Pierce glanced at him as if the Irishman was an unwanted intruder. “No. We no longer need to explore territory south toward Mexico.” He turned on Stillwell. “Are you going to lead us, Mr. Stillwell? Or am I going to have to acquire the services of another guide here at Fort Richardson or in nearby Jacksboro?”

“There's a lot of 'em might think about taking your money and guiding you from here south to the Rio Grande,” Jack told them. “But if you're hoping to find a guide to lead you northwest of here—I doubt you'll find any takers.”

“The money's very good,” Graves added, regarding an old scab on the back of his hand.

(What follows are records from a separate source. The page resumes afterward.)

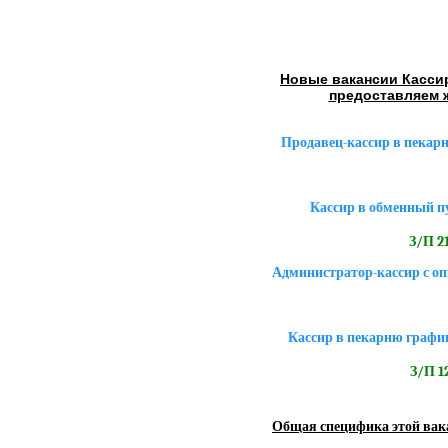
Новые вакансии Кассир
предоставляем ж
Продавец-кассир в пекар
Кассир в обменный п
З/П 21
Администратор-кассир с оп
Кассир в пекарню графи
З/П 12
Общая специфика этой вак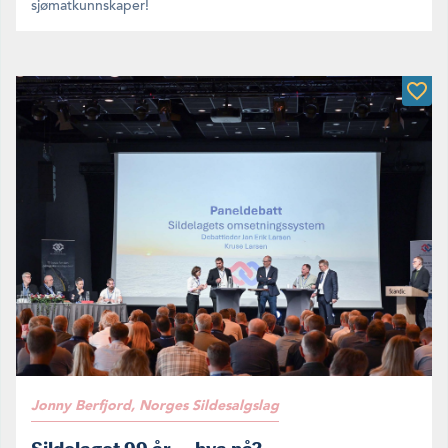
sjømatkunnskaper!
Jonny Berfjord, Norges Sildesalgslag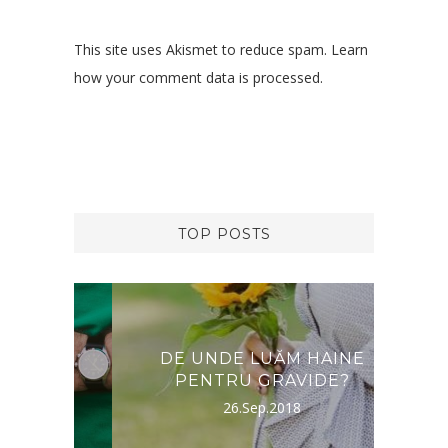
This site uses Akismet to reduce spam.
Learn
how your comment data is processed.
TOP POSTS
RNA,
DE UNDE LUĂM HAINE
DES
PENTRU GRAVIDE?
26.Sep.2018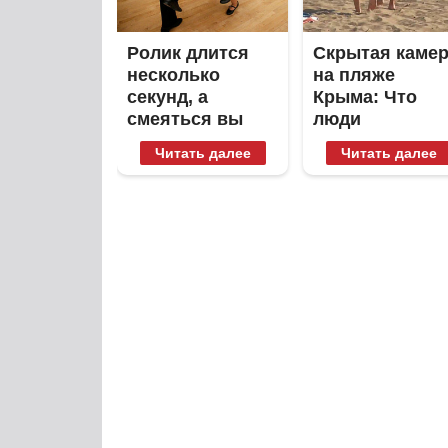
Ролик длится
Скрытая каме
несколько
на пляже
секунд, а
Крыма: Что
смеяться вы
люди
будете долго
вытворяют,
Читать далее
Читать далее
когда их не
видят...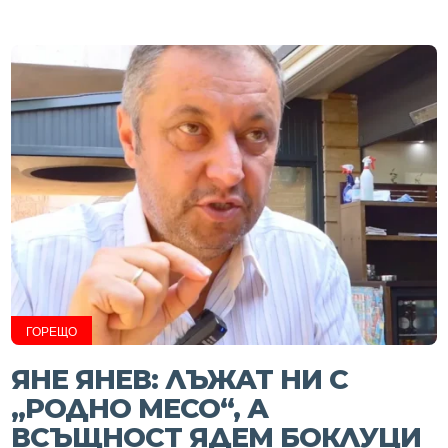
ГОРЕЩО
ЯНЕ ЯНЕВ: ЛЪЖАТ НИ С
„РОДНО МЕСО“, А
ВСЪЩНОСТ ЯДЕМ БОКЛУЦИ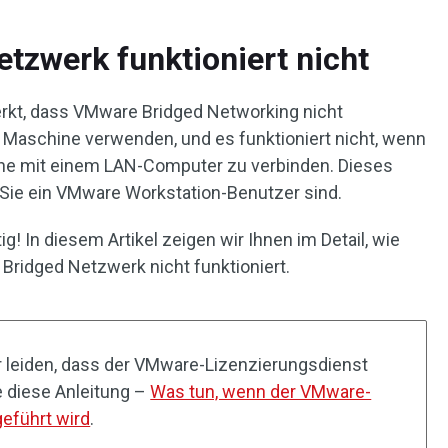
zwerk funktioniert nicht
rkt, dass VMware Bridged Networking nicht
le Maschine verwenden, und es funktioniert nicht, wenn
hine mit einem LAN-Computer zu verbinden. Dieses
n Sie ein VMware Workstation-Benutzer sind.
g! In diesem Artikel zeigen wir Ihnen im Detail, wie
ridged Netzwerk nicht funktioniert.
r leiden, dass der VMware-Lizenzierungsdienst
e diese Anleitung –
Was tun, wenn der VMware-
eführt wird
.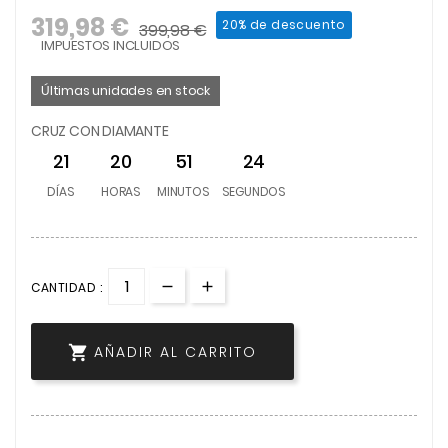
319,98 €
20% de descuento
399,98 €
IMPUESTOS INCLUIDOS
Últimas unidades en stock
CRUZ CON DIAMANTE
21
20
51
24
DÍAS
HORAS
MINUTOS
SEGUNDOS
CANTIDAD :

AÑADIR AL CARRITO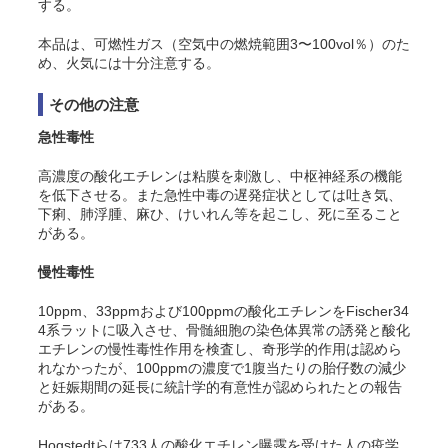
する。
本品は、可燃性ガス（空気中の燃焼範囲3〜100vol％）のた
め、火気には十分注意する。
その他の注意
急性毒性
高濃度の酸化エチレンは粘膜を刺激し、中枢神経系の機能
を低下させる。また急性中毒の遅発症状としては吐き気、
下痢、肺浮腫、麻ひ、けいれん等を起こし、死に至ること
がある。
慢性毒性
10ppm、33ppmおよび100ppmの酸化エチレンをFischer34
4系ラットに吸入させ、骨髄細胞の染色体異常の誘発と酸化
エチレンの慢性毒性作用を検査し、奇形学的作用は認めら
れなかったが、100ppmの濃度で1腹当たりの胎仔数の減少
と妊娠期間の延長に統計学的有意性が認められたとの報告
がある。
Hogstedtらは733人の酸化エチレン曝露を受けた人の疫学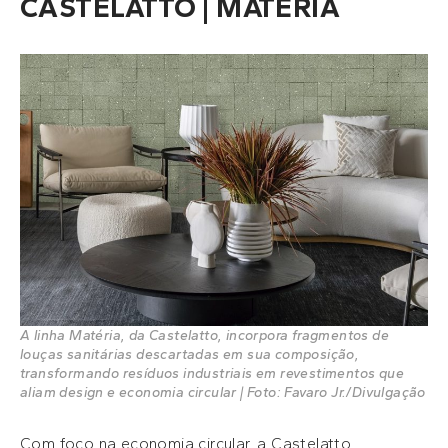
CASTELATTO | MATÉRIA
A linha Matéria, da Castelatto, incorpora fragmentos de
louças sanitárias descartadas em sua composição,
transformando resíduos industriais em revestimentos que
aliam design e economia circular | Foto: Favaro Jr./Divulgação
Com foco na economia circular, a Castelatto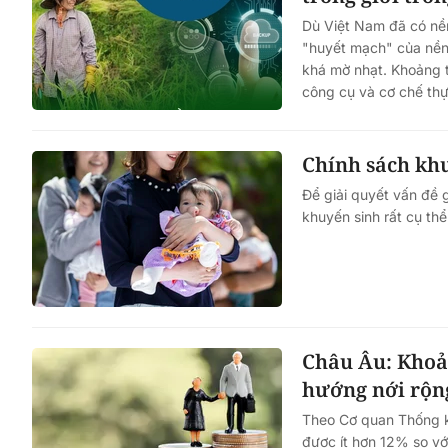
Dù Việt Nam đã có nền
"huyết mạch" của nền 
khá mờ nhạt. Khoảng t
công cụ và cơ chế thự
Chính sách khu
Để giải quyết vấn đề 
khuyến sinh rất cụ thể
Châu Âu: Khoả
hướng nới rộn
Theo Cơ quan Thống k
được ít hơn 12% so vớ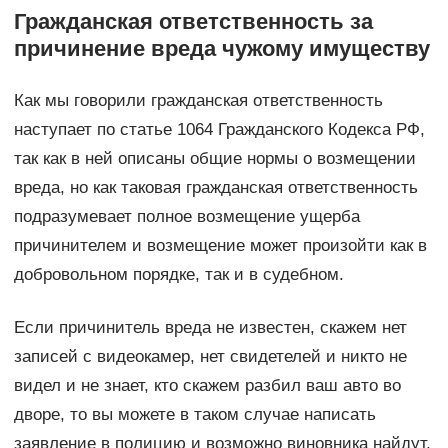
Гражданская ответственность за
причинение вреда чужому имуществу
Как мы говорили гражданская ответственность
наступает по статье 1064 Гражданского Кодекса РФ,
так как в ней описаны общие нормы о возмещении
вреда, но как таковая гражданская ответственность
подразумевает полное возмещение ущерба
причинителем и возмещение может произойти как в
добровольном порядке, так и в судебном.
Если причинитель вреда не известен, скажем нет
записей с видеокамер, нет свидетелей и никто не
видел и не знает, кто скажем разбил ваш авто во
дворе, то вы можете в таком случае написать
заявление в полицию и возможно виновника найдут,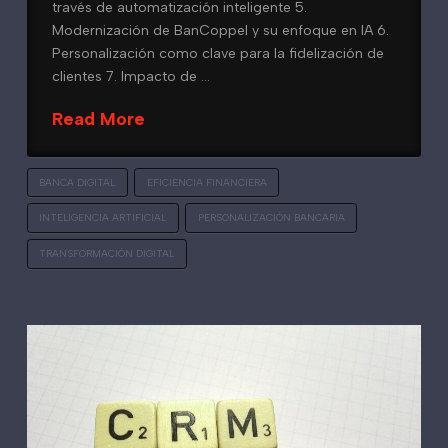
través de automatización inteligente 5.
Modernización de BanCoppel y su enfoque en IA 6.
Personalización como clave para la fidelización de
clientes 7. Impacto de …
Read More
BANCA DIGITAL
EFICIENCIA FINANCIERA
INTELIGENCIA ARTIFICIAL
PERSONALIZACIÓN BANCARIA
TRANSFORMACIÓN DIGITAL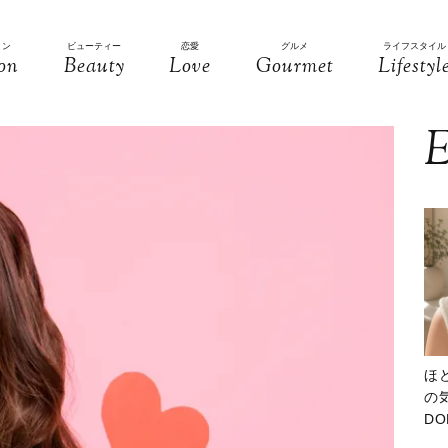
ョン
ビューティー
恋愛
グルメ
ライフスタイル
on
Beauty
Love
Gourmet
Lifestyl
E
ほ
の気
D
大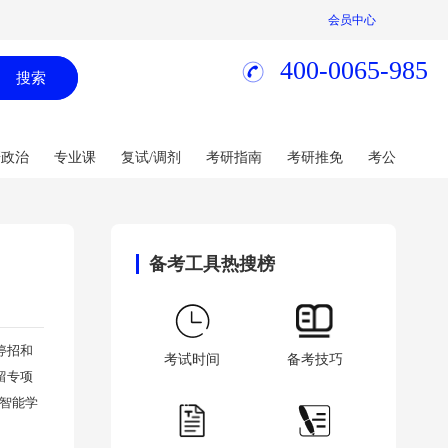
会员中心
400-0065-985
搜索
研政治
专业课
复试/调剂
考研指南
考研推免
考公
备考工具热搜榜
停招和
考试时间
备考技巧
留专项
智能学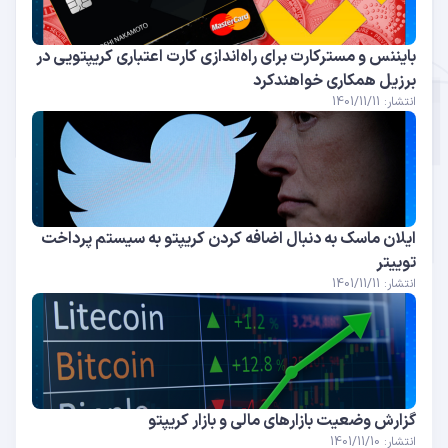
بایننس و مسترکارت برای راه‌اندازی کارت‌ اعتباری کریپتویی در
برزیل همکاری خواهند‌کرد
انتشار: 1401/11/11
ایلان ماسک به دنبال اضافه کردن کریپتو به سیستم پرداخت
توییتر
انتشار: 1401/11/11
گزارش وضعیت بازار‌های مالی و بازار کریپتو
انتشار: 1401/11/10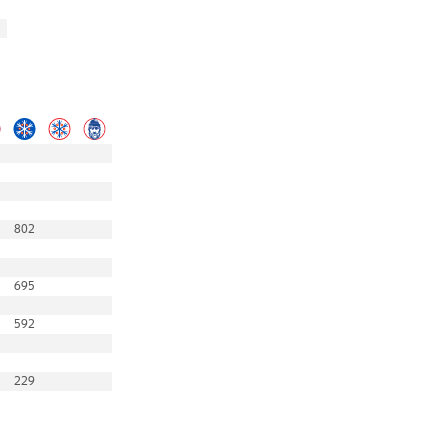
802
695
592
229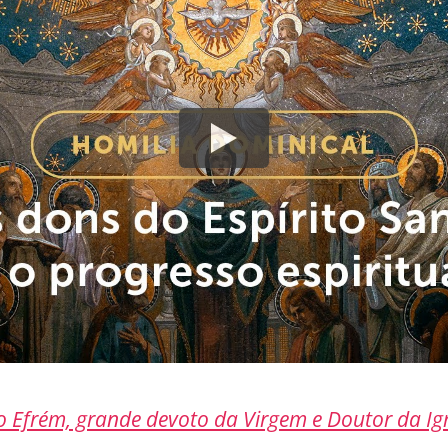
o Efrém, grande devoto da Virgem e Doutor da Ig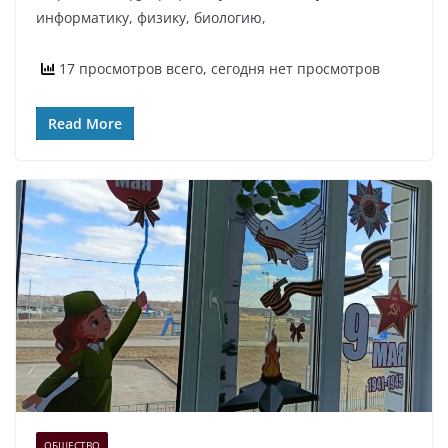
информатику, физику, биологию,
17 просмотров всего, сегодня нет просмотров
Read More
ОБЩЕСТВО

Stillwell gazed a long time at the strikingly handsome, black-headed William Graves. “I don't doubt that the money is very good. And I planned on having me some of it. But I plan on living long enough to enjoy that money you two say the government's going to pay me for guiding you. So, thanks … but no thanks. You'll have to find yourself another fool.”

Stillwell had turned, shoving past a bewildered Donegan, the Irishman's face showing only confusion, when Simon Pierce's voice stopped him in his tracks among the pack animals Jack was breaking out.

“The money aside, Mr. Stillwell … you still understand this is government business.”

“It might be, Pierce,” Jack replied, flinging his voice over his shoulder as he worked to free the knots binding his belongings to the cross-buck pack saddle. “But it's none of my business any longer.”